Job A: List every film directed by Bartas that the profile of Sharunas Bartas names, with the year it gives for each one where it gives one.
Job B:
Using the profile of Sharunas Bartas, answer each question briefly:
(i) What film school did Bartas graduate from?
(ii) Besides the oicumene committee prize, which prize did "Three Days" receive?
(iii) In which Cannes program were "Few of Us" and "Home" shown?
Job C: Reproduce the passage of the profile of Sharunas Bartas starting with "(1995, shown in" and going on through "Image courtesy: Wikipedia)".

Article:

Lithuanian film director, one of the
most outstanding representatives of cinematographers. His contacts with
cinema began in 1985 with the TV serial “Sixteen-years-olds” (dir.
Raimondas Banionis), where Bartas played one of the main roles. He is a
graduate of the Moscow Film School (VGIK). He made his directorial debut
with his diploma film, the short documentary “Tofolaria” and
mediocre-length film (which called spectators’ attention) “For the
Remembrance of Last Day” (1989), where the real personages are “acting
themselves” according to the principles of feature film. The author
further “purified” the specific cinema language in the full-length film
“Three Days” (1991), which was awarded the prize of oicumene committee
at Berlin Film Festival (for the problems, the importance of the theme,
the profundity) in 1992, and FIPRESCI Prize for the originality of the
style, the significance of the theme, the beauty of pictures. This is a
story (almost without plot) about three young Lithuanians visiting
Kaliningrad-Karaliautchus-Kionigsberg – a moribund, outraged town. The
traditional dramaturgy is ignored in later Bartas’ films, as well: “The
Corridor” (1994, it was shown at Berlin Film Festival), “Few of Us ”
(1995, shown in Cannes, in the program “Other Point”), “Home” (1997,
shown in the same program in Cannes). All of them are works of free
structure, minimalistic form, philosophical associations. The works of
Bartas are not well-known and analysed in Lithuania, but they have a
small, faithful round of admirers in the West. (Bio Courtesy: The Auteurs, Image courtesy: Wikipedia)
Lithuanian auteur Sharunas Bartas is the
kind of filmmaker one would immediately be tempted to label
“pretentious” and “self-indulgent” because there is absolutely no
concession whatsoever that he gives to the viewers in terms of the
narrative, artistic, political and personal ambitions of his films,
burying them deeply within their part-hyper real and part-surreal
constructs. All his films have hinged themselves onto a particular
moment in Lithuanian history – the nation’s independence from the USSR,
just prior to the latter’s complete collapse – and they all deal with
the loss of communication, the seeming impossibility of true love to
flourish and the sense of pointlessness that the political separation
has imparted to its people. The characters in Bartas’ films are ones
that attempt in vain to put the dreadful past behind them, traverse
through the difficult present and get onto a future that may or may not
exist. With communication having been deemed useless, they hardly speak
anything and, even if they do, the talk is restricted to banal everyday
expressions. Consequently, Bartas’ films have little or no dialog and
rely almost entirely on Bressonian sound design consisting mostly of
natural sounds. Also Bresson-like is the acting in the films. There are
no expressions conveyed by the actors, no giveaway gestures and no easy
outlet for emotions.
The outdoor spaces are deep and vast in
Bartas’ films while the indoors are dark, decrepit and decaying. The
landscapes, desolate, usually glacial, nearly boundless and seemingly
inhospitable, are almost always used as metaphors for a larger scheme.

Recorded data:
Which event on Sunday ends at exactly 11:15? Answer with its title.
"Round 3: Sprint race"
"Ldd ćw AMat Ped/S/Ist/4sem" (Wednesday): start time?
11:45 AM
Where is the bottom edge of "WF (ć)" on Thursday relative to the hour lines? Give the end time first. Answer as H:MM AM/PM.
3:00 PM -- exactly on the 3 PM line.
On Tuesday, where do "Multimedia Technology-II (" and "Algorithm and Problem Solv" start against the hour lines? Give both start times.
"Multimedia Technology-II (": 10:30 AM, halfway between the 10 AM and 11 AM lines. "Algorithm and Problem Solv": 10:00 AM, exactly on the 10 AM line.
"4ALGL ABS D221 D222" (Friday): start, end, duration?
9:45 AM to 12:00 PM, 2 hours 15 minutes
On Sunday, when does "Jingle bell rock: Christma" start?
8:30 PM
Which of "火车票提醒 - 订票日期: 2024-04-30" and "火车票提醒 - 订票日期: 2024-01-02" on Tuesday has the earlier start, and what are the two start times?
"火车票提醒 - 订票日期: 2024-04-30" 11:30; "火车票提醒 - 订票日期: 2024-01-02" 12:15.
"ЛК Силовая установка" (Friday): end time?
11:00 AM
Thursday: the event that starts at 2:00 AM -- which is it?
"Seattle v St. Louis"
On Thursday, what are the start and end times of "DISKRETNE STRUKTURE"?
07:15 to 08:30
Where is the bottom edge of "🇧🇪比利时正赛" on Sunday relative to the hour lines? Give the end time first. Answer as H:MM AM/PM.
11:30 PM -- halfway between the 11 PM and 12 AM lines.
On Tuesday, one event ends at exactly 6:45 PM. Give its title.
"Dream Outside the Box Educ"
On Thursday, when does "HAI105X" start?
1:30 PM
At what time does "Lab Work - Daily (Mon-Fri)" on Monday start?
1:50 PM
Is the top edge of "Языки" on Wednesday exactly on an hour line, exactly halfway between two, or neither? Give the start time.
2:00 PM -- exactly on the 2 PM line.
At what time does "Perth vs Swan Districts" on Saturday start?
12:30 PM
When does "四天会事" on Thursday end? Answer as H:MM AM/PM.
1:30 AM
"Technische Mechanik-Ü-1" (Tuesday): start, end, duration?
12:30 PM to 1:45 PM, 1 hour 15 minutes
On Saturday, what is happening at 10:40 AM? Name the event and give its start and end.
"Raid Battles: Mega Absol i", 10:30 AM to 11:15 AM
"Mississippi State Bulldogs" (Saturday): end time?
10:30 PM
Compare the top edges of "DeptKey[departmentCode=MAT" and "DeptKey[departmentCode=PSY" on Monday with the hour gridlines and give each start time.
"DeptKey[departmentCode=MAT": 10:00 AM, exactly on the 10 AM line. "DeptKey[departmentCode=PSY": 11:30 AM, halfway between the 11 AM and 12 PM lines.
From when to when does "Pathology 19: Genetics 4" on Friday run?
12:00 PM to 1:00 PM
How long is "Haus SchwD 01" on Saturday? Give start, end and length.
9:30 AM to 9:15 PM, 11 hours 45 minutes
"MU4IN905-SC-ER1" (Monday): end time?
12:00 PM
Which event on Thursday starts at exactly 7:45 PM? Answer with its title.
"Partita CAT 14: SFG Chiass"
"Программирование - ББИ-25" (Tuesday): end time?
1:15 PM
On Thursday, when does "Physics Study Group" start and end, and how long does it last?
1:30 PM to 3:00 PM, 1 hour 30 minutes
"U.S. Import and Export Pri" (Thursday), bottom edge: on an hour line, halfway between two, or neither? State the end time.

Written solution A:
- "Tofolaria"
- "For the Remembrance of Last Day" (1989)
- "Three Days" (1991)
- "The Corridor" (1994)
- "Few of Us" (1995)
- "Home" (1997)

Written solution B:
(i) The Moscow Film School (VGIK).
(ii) The FIPRESCI Prize.
(iii) "Other Point."

Written solution C:
(1995, shown in Cannes, in the program “Other Point”), “Home” (1997,
shown in the same program in Cannes). All of them are works of free
structure, minimalistic form, philosophical associations. The works of
Bartas are not well-known and analysed in Lithuania, but they have a
small, faithful round of admirers in the West. (Bio Courtesy: The Auteurs, Image courtesy: Wikipedia)